Puisque j’en suis un moi-même, j’ai plus d’intérêt pour les gens ordinaires. Ils sont écrasés par l’Histoire, détruits par les guerres et les traités qui mettent fin aux guerres. Leurs voix est ce qui m’intéresse en dernière analyse. Par ailleurs, j’ai rarement eu l’argent ou le soutien d’un organe de presse suffisamment important qui m’aurait permis d’entrer en contact avec de grosses pointures politiques ou des généraux. Qui parmi ces gens voudrait parler à un dessinateur de bande dessinée ? En plus, ils m’abreuveraient de leur version auto-promotionnelle des événements, dont les médias se font l’écho permanent de toute façon. Comme je n’ai pas de moyens, quand je suis en reportage, j’accepte l’hospitalité qui m’est offerte et vis « au ras du sol ». Par exemple, j’ai loué une chambre chez une vieille femme de Sarajevo. Je n’avais pas les moyens de me payer un hôtel. Et quand je me détends, je traîne dans les bars ordinaires, comme tout le monde.

Extrait de Gorazde (2001).

Vos albums insistent beaucoup sur les moments creux, non productifs (trajets en voiture, temps perdu à marcher d’un point à un autre, etc.).

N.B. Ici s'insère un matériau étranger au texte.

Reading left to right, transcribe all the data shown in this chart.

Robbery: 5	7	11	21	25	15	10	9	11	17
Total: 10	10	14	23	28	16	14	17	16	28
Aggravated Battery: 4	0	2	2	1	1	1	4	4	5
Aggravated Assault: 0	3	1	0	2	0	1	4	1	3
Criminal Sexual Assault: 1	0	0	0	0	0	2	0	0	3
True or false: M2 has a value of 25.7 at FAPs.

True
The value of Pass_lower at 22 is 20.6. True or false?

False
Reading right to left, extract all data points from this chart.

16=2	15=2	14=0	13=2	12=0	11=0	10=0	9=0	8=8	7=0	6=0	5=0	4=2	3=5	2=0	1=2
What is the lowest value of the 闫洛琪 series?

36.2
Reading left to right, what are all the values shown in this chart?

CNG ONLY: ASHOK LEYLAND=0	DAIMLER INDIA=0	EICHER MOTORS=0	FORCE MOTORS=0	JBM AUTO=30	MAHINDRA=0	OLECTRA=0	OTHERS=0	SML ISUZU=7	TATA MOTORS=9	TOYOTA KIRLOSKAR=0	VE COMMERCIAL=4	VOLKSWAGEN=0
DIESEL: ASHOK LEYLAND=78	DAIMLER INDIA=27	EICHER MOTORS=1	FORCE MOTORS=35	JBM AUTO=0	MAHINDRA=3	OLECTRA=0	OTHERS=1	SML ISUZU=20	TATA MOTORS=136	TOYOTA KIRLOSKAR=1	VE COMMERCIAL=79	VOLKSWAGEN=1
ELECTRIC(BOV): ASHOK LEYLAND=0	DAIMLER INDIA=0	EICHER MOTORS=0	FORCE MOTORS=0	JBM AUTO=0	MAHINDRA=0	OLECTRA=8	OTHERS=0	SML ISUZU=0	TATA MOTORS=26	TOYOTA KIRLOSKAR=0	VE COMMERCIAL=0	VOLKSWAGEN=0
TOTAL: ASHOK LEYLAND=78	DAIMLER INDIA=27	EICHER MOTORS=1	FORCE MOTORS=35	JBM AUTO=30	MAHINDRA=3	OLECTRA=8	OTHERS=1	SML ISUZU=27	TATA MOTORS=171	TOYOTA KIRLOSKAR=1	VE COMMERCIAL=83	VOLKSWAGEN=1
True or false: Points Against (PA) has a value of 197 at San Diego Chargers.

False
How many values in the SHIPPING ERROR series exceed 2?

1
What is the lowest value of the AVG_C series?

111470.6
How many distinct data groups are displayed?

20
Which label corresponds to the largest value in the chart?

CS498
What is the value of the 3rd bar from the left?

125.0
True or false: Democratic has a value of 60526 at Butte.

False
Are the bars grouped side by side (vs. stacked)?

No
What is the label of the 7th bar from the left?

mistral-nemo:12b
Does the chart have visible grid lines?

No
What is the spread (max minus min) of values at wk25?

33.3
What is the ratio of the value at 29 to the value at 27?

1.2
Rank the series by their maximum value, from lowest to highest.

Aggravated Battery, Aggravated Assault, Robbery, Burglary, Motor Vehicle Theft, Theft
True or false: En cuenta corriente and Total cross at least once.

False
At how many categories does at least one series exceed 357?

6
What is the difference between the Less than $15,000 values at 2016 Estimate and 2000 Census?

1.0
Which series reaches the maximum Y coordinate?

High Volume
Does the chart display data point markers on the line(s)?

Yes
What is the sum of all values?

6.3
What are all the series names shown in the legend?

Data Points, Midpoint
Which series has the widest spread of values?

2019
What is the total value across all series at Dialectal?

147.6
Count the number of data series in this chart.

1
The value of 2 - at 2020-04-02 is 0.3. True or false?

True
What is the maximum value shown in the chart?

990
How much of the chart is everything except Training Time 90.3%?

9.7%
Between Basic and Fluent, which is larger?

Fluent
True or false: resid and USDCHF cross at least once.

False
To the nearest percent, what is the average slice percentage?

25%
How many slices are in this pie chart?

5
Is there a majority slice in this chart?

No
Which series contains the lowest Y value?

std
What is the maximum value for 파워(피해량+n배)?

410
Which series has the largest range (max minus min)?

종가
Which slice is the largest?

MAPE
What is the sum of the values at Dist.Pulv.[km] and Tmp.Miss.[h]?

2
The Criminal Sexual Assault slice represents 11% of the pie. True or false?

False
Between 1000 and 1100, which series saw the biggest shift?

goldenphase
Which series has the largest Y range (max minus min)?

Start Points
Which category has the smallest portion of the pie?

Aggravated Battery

Ils transmettent un sentiment d’inutilité qui est très inhabituel dans ce type d’œuvre. Tentez-vous par là de montrer l’envers du métier de journaliste et, si oui, pourquoi ?

Eh bien, il se passe beaucoup de choses entre deux interviews et j’aime garder les yeux et les oreilles ouverts. En Palestine, beaucoup de conversations se déroulent dans les taxis par exemple. Le fait qu’elles ne figurent pas dans le programme habituel d’un journaliste ne signifie pas qu’elles sont sans valeur. Quoi qu’il en soit, sans argent, le journalisme manque singulièrement de glamour. Un journaliste avec un intermédiaire bien payé peut faire toutes ses interviews en très peu de temps, mais bien souvent, il ne percevra pas l’ambiance du lieu. Il (ou elle) ne prendra pas le temps de s’en imprégner

Extrait de Palestine (2010).

Vous vous représentez presque toujours comme légèrement cynique. On peut le voir comme une manière de vous protéger d’une trop grande implication envers les gens que vous rencontrez pendant vos reportages...

Peut-être. Mais c’est plus une manière de protéger le lecteur de mes fortes réactions aux sujets que je couvre et aux histoires que j’entends. Montrer ces émotions sur le papier distrairait le lecteur des histoires elles-mêmes.

Tout votre travail n’a pas été traduit en français, mais il semble que votre thème principal soit la guerre. Pourriez-vous nous expliquer pourquoi ?

Je ne crois pas m’occuper de guerre, mais plutôt d’injustice. La guerre ou le conflit sont des sous-produits de l’injustice.

Prévoyez-vous de travailler sur un projet qui n’aurait pas de rapport avec la guerre ?

Oui ! Le blues du Mississippi. J’ai déjà réalisé une histoire courte sur ce sujet et l’année prochaine, si possible, je retournerai là-bas faire des recherches supplémentaires. Je travaille aussi à un livre sur la façon dont les Rolling Stones ont changé ma vie (je ne plaisante pas !). J’ai beaucoup de récits satiriques en projet.

Et quels sont vos projets à court terme ?

J’ai encore des choses à faire sur la Bosnie. Je suis en train de dessiner un album court sur les débuts de la guerre, quand les milices paramilitaires défendaient Sarajevo ; un livre sur les lignes serbes, où j’ai passé un bon moment ; et un autre livre sur les journalistes de guerre que j’ai croisé. Je veux encore travailler sur l’Europe centrale.

Propos recueillis par Jean-Pierre Mercier en juillet 2001. Cet entretien a paru dans le numéro 7 de 9ème Art en janvier 2002, p. 56-60.

[1] Harvey Pekar a créé en 1976 le magazine American Splendor, anthologie annuelle de bandes dessinées autobiographiques dont il est le scénariste.